После оплеухи совсем недолго пошумело в ушах, а я, заодно, собрался с мыслями.
— Повторяй в точности за мной, — скомандовал Настевичу, перекрестился, поклонился, и начал клятву. — Здравствуй, мир мой родной. Дозволь принести тебе клятву для вступления в посредники промеж сестёр и братьев твоих, — торжественно выговорил, а Димка, не дожидаясь, когда сделаю паузу, сразу всё повторял, словно был моим эхом.
Я снова поклонился, как положено при произнесении клятвы, и Настевич повторил поклон.
– Я, Дмитрий, крещёный и нарожденный в тебе, сын Виктора и Анастасии, нарекаю тебя Двадцать Второй, и прошу принять эту клятву, которой обязуюсь служить тебе верой и правдой во славу Божию, — на ходу сочинил я новый текст, подстроив его под второй мировой круг.
Снова тонкоголосое эхо в исполнении Настевича повторило всё слово в слово.
— А ещё прошу тебя возвращать мою душу грешную и тело моё бренное ото всех мест… Да изо всех времён, куда бы ни занесла меня служба посредника между твоими братьями и сёстрами… И пусть будет так, пока твоё солнце светит и моё сердце бьётся. Помоги нам, милостивый Боже, — дочитал я до конца, иногда подождав понемногу, пока Димка поспеет за мной, и снова поклонился Кристалии в пояс.
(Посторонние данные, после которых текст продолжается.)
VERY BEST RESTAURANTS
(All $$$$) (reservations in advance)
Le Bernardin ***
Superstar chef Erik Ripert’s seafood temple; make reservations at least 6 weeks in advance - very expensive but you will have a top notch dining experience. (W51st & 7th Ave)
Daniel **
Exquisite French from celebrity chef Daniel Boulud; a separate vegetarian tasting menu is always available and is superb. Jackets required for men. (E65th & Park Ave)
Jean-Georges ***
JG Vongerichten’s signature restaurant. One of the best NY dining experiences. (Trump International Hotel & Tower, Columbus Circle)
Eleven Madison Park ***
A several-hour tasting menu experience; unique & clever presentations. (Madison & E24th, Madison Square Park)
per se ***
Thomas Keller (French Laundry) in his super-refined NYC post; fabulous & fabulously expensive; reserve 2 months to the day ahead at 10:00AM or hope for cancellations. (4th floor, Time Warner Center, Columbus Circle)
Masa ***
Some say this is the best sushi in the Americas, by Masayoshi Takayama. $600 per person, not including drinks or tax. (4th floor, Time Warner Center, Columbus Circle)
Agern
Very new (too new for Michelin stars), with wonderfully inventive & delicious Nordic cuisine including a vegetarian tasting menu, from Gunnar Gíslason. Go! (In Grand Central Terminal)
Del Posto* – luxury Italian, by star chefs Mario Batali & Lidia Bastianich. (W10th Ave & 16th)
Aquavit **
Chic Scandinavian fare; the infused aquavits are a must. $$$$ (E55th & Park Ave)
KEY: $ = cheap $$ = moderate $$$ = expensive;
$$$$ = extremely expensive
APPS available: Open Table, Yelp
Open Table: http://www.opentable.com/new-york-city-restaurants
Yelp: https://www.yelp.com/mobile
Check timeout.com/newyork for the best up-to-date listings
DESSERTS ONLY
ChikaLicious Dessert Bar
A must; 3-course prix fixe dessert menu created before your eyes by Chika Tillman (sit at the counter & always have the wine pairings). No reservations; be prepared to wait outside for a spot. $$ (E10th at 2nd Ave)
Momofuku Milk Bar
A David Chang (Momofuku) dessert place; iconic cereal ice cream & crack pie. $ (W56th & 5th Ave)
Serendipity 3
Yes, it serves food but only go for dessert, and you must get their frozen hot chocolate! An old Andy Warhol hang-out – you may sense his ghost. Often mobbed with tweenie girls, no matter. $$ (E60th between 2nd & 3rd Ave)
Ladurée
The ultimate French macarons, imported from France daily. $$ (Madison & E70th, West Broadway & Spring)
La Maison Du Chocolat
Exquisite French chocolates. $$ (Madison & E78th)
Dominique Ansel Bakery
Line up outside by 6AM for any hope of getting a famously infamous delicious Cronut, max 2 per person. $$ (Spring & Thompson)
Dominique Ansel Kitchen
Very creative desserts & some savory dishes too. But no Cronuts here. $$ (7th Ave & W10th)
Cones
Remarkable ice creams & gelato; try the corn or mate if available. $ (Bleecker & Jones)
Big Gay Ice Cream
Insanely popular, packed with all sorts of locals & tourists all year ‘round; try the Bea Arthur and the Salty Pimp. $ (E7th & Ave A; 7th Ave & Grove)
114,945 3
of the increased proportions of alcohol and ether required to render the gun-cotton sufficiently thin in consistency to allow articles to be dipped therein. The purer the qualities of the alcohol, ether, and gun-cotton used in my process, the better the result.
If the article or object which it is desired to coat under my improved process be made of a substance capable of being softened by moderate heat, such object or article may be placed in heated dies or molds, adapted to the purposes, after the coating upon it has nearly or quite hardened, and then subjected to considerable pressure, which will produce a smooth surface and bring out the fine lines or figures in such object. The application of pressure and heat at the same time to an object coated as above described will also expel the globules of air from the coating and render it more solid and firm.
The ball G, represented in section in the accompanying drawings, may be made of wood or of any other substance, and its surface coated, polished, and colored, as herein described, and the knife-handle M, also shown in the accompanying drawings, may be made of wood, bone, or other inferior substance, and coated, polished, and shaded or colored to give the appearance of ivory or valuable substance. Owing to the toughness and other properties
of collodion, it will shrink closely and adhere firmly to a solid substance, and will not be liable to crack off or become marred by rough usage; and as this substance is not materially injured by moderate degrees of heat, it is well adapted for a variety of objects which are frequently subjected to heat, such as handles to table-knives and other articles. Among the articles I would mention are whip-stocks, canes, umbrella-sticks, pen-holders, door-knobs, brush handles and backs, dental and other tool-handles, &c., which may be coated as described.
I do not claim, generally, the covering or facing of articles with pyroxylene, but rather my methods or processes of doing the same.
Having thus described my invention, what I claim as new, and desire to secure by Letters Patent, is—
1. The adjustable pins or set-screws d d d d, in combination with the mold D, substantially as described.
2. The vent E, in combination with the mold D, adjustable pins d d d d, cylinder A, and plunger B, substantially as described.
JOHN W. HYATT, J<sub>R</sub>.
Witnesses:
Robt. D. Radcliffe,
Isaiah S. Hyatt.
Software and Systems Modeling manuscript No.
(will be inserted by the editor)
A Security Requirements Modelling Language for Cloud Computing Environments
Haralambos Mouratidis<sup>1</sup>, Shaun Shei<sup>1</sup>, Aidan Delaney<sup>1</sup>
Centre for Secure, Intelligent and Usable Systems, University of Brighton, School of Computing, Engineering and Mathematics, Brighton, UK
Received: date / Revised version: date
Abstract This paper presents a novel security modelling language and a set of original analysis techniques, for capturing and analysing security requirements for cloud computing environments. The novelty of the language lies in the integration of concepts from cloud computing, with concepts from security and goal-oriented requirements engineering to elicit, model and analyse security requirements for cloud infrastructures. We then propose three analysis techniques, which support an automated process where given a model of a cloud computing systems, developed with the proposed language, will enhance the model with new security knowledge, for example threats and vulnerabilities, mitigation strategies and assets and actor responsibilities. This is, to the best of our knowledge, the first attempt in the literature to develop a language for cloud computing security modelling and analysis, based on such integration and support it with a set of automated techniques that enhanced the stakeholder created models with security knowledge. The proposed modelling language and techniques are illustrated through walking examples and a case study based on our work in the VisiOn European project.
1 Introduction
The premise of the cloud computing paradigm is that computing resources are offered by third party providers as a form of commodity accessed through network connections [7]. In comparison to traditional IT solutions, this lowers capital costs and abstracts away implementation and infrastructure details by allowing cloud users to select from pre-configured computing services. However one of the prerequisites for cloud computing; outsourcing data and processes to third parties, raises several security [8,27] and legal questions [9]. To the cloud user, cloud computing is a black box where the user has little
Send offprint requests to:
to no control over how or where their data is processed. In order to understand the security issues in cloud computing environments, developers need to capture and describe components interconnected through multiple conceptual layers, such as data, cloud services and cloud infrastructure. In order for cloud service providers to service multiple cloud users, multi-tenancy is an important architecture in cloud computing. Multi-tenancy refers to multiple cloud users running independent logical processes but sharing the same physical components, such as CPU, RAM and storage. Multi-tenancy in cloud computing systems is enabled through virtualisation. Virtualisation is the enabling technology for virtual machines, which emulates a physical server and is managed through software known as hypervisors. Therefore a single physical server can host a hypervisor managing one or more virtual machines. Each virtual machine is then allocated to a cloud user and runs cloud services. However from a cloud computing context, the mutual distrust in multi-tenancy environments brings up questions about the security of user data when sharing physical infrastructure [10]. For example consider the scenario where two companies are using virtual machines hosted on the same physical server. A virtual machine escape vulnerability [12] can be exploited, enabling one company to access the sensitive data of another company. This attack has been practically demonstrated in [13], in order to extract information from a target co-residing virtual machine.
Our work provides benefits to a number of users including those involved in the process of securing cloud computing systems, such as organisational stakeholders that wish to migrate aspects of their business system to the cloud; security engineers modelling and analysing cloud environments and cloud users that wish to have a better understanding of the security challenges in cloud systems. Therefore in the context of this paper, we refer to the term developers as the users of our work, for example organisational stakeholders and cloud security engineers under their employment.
Не успел Настевич повторить окончание клятвы, как нас сдуло с валуна тёплым порывом ветра и понесло в синюю даль, кувыркая и подбрасывая, словно мы были жонглёрскими мячиками.
— Лимонад забыли, — верещал Димка и хохотал что было сил.
— Ты поклониться не успел. Но, всё равно, твой мир тебя признала, — прокричал я в ответ, тоже радуясь, словно ребёнок.
Нас приземлило к родникам, бившим из земли, как раз над тем местом, где была низина или балка, как у нас называют такие места, где должен был быть пруд.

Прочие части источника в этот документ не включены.